Los príncipes sumergibles vivieron en la antigüedad en Persia, en Egipto, en Europa y en otras partes de nuestro mundo. Eran muy hermosos y sabios. Todos eran jóvenes, tenían la piel blanquísima y lucían una incipiente barba bien dibujada y perfectamente recortada en sus blancas mejillas, por lo que eran fácilmente reconocibles desde lejos.

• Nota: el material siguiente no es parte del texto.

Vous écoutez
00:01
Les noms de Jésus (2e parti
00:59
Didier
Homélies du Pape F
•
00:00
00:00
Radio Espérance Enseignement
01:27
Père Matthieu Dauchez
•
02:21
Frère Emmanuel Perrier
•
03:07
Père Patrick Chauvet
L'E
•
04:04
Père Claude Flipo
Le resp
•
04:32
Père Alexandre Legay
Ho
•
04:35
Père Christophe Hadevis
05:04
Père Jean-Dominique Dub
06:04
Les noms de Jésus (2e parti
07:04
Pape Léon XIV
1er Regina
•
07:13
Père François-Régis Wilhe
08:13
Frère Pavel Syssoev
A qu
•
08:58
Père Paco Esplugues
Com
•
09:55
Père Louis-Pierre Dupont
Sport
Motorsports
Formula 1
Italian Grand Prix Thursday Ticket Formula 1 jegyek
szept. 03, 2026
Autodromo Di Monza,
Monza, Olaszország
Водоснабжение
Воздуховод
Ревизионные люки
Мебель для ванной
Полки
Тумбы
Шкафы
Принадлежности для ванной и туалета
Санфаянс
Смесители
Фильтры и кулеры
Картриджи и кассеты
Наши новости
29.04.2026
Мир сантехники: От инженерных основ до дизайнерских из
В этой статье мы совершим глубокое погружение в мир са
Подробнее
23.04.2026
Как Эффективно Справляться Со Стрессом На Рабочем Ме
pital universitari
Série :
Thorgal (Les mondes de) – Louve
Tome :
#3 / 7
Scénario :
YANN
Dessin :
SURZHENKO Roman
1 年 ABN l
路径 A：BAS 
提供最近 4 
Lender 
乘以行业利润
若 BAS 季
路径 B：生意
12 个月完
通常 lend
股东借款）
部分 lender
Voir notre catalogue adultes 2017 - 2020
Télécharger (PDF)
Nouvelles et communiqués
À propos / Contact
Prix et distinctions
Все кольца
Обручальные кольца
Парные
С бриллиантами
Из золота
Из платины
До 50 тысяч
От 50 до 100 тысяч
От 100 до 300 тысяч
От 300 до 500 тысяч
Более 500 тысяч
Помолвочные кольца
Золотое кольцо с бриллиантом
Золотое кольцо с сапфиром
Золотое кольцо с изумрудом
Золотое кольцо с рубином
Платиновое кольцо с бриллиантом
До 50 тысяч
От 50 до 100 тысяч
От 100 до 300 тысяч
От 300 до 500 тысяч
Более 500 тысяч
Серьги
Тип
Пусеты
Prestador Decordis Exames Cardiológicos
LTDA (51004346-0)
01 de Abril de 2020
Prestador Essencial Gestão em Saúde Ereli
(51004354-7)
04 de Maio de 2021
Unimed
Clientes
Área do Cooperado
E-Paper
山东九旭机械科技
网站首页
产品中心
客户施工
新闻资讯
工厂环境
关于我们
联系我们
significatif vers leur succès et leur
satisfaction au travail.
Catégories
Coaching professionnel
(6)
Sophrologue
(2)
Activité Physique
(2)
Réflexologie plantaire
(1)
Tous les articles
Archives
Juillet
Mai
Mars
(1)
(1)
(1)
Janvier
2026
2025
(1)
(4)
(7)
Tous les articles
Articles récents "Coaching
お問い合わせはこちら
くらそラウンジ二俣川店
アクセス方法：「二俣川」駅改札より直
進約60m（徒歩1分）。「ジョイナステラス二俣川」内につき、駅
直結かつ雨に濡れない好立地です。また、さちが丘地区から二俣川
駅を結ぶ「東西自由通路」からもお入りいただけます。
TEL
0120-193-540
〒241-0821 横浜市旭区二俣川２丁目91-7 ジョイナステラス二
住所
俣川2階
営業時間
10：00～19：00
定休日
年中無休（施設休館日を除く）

Su cabellera era oscura y abundante y según se decía, sus ojos refulgían como piedras de fuego sobre un volcán de plata.
Si se le pedía a uno que hablara, entonces su lengua parecía cobrar vida propia y estar hecha de sal; y contaba historias maravillosas. Y las palabras que salían de su boca se solidificaban al contacto con el aire con la forma exacta del objeto que designaban.
Estos príncipes fueron muy abundantes en los ríos y lagos de Europa y Asia en los siglos anteriores al Descubrimiento. Pero cuando el mundo se hizo redondo todos se fueron a América caminando bajo el mar, huyendo del pensamiento europeo.
Y allí, donde el mundo y todo lo demás era tan nuevo como ellos, se convirtieron en reyes, y por fin desaparecieron para siempre.